The Blue Girl: Or, why Talking to Ghosts Can Be a Bad Idea

Charles De Lint is probably my third favorite writer (after Neil Gaiman and Terry Pratchett), so I was expecting to like this book, a young adult novel set (as most of De Lint's fiction is) in the fictional city of Newford. And I wasn't disappointed.

"The Blue Girl" concerns the adventures of Imogene Yeck, a high school aged girl who's just moved to Newford with her older brother and mother. Imogene has always had a bit of an independant streak to her, and in fact at her old high school was a bit of a juvenile delinquent. However, she's decided to reform herself and shape up, while still keeping the attitude to always be herself.

This is why she approaches the shy and alienated Maxine on her first day at Redding High School, hoping to find a kindred spirit. To her joy, she does, discovering an intelligent, driven, and caring young woman who's basically retreated inside herself thanks to a tyrannical mother and constant bullying by your typical assholish cheerleaders and jocks. Through Imogene, Maxine is able to gain an example in how to always be proud of who she is, and to slowly but surely come out of her shell.

It was around this point that I was beginning to wonder if I had picked up a novel by another writer by mistake. This story was good, and I loved the way Imogene and Maxine played off each other, but it seemed odd having a Charles De Lint novel with so little supernatural content. However, at the introduction of the third viewpoint character (the story is told in alternating chapters from the viewpoints of its three leads), I found the supernatural elements I was looking for. The third main character is Adrian, a young boy who went to Imogene and Maxine's school several years before, who died mysteriously and now haunts the school. Imogene starts seeing him, and eventually gets him to tell her his story.

Adrian, for whatever reason, discovered one day he could see the house fairies that inhabit the school. As they were comparatively nice to him, they became his friends, teaching him all sorts of things. It was during an ill-advised attempt to learn to fly that Adrian fell off the roof of the school and died, and he has haunted the school ever since.

As Imogene can see Adrian but not the fairies, she disbelieves him. Wanting her to believe him, he asks the fairies to do something to allow her to see them. Unfortunately, whatever they do attracts the attention of more than just fairies, and soon Imogene is being threatened by some very dangerous entities that appear to be attracted to her like a beacon...

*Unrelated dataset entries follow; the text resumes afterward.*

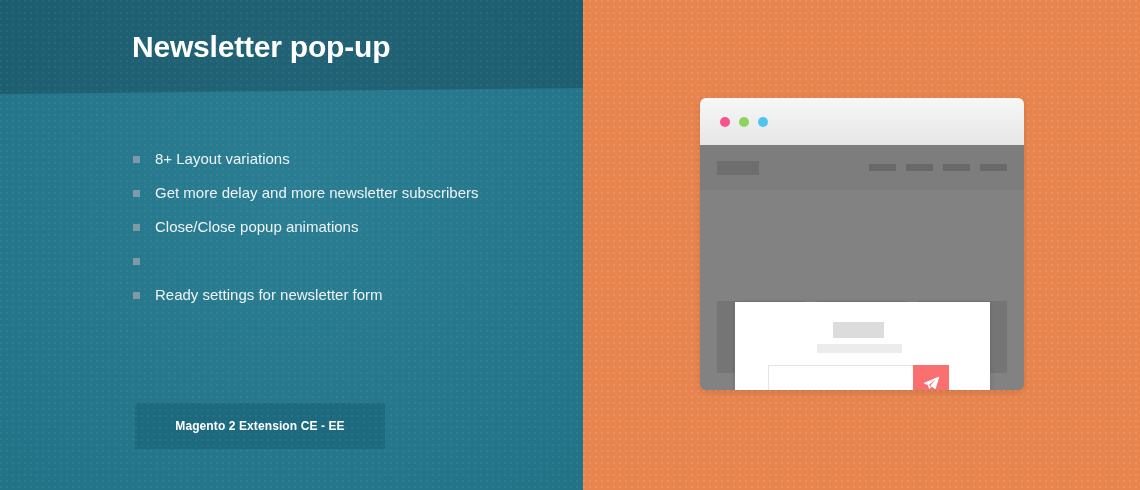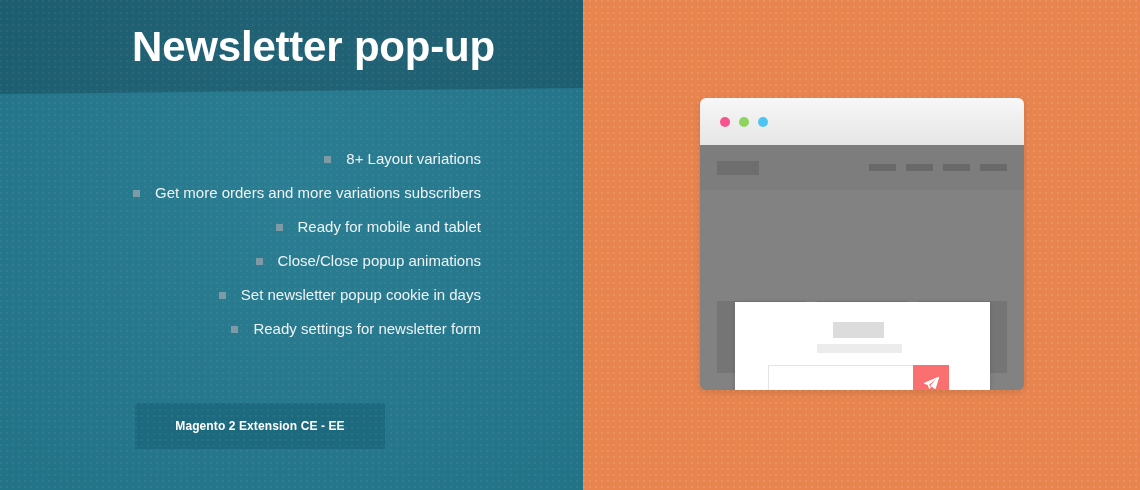"Newsletter pop-up" .page-title { font-size: 42px -> 30px }
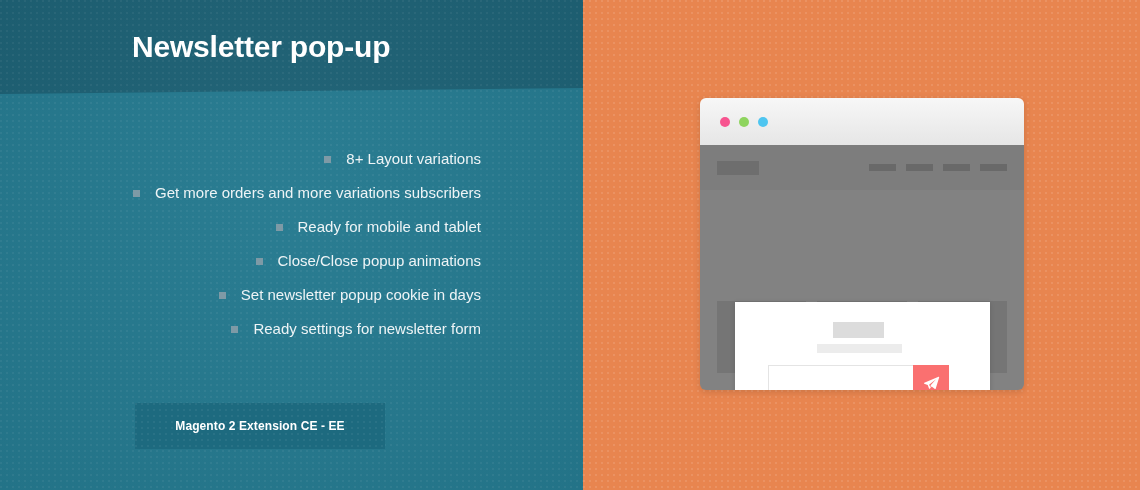"8+ Layout variations" .feature-item { justify-content: flex-end -> none }
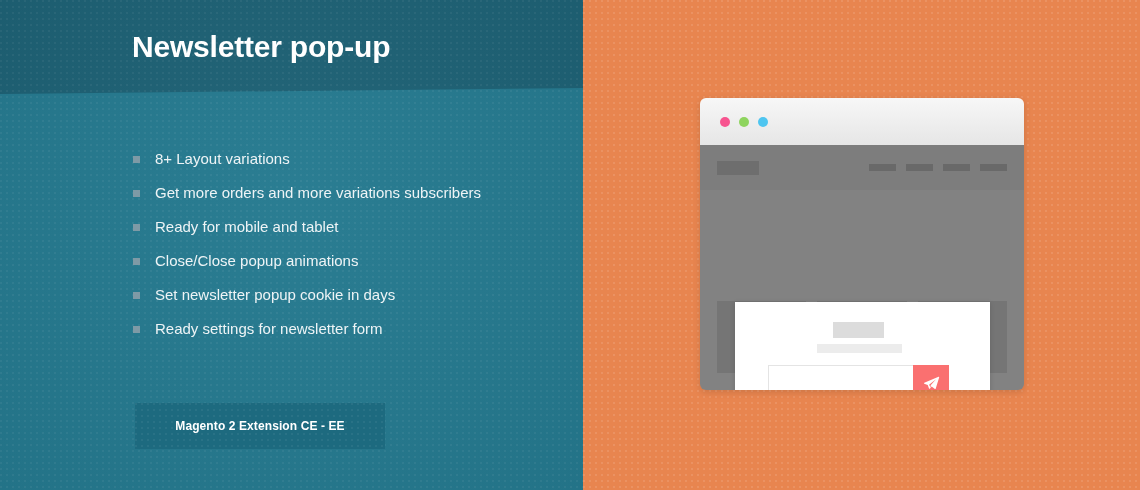"Get more orders and more" span.feature-label { text: orders and more variations -> delay and more newsletter }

Although this novel was slow to take off, once it did it was very good. As I mentioned, both Imogene and Maxine work very well together as characters, and they work well alone also. Both go through significant changes, and I loved getting into the minds of both of them. I want to see them in future Newford books, especially Maxine, whose career in Newford should prove interesting if it goes the way it looks it will at the end of the book. Pelly, Imogene's imaginary friend from when she was younger who suddenly starts appearing, very much real, is also a very interesting character who turns out to be much more complex than he initially appears, and although we don't get enough focus on him in the novel (we're never even told exactly what he is), what we do get is very interesting. Adrian as a character is significantly weaker, possibly because he's not supposed to be as sympathetic as the others, and I found him signifcantly harder to like. He's so pathetic, makes so many bad decisions, and in general is such an imperfect character that I did not look forward to his chapters as much as I did the other two viewpoint characters.

This book's main problem is that there is too much going on. There are ghosts, and angels (not literal angels, but dead people who have postponed their own passing on to help those dead who are floundering, who refuse to pass on), and the dark creatures which make up the main antagonists of the novel, and fairies, and whatever Pelly is. It all gets rather overstuffed, and that's not even dealing with subplots involving both heroines' romantic prospects, or Maxine's mother, or Imogene's past. Although what we got was good, sometimes bits of it distracted from other bits.

However, it was a good story, with a climax that had me on the edge of my seat, and warm characters that i really wanted to get to know. I most definitely loved it, and I would suggest it to any Newford fans out there, as well as anyone who wants a good story with solid characters. Read it if you see it!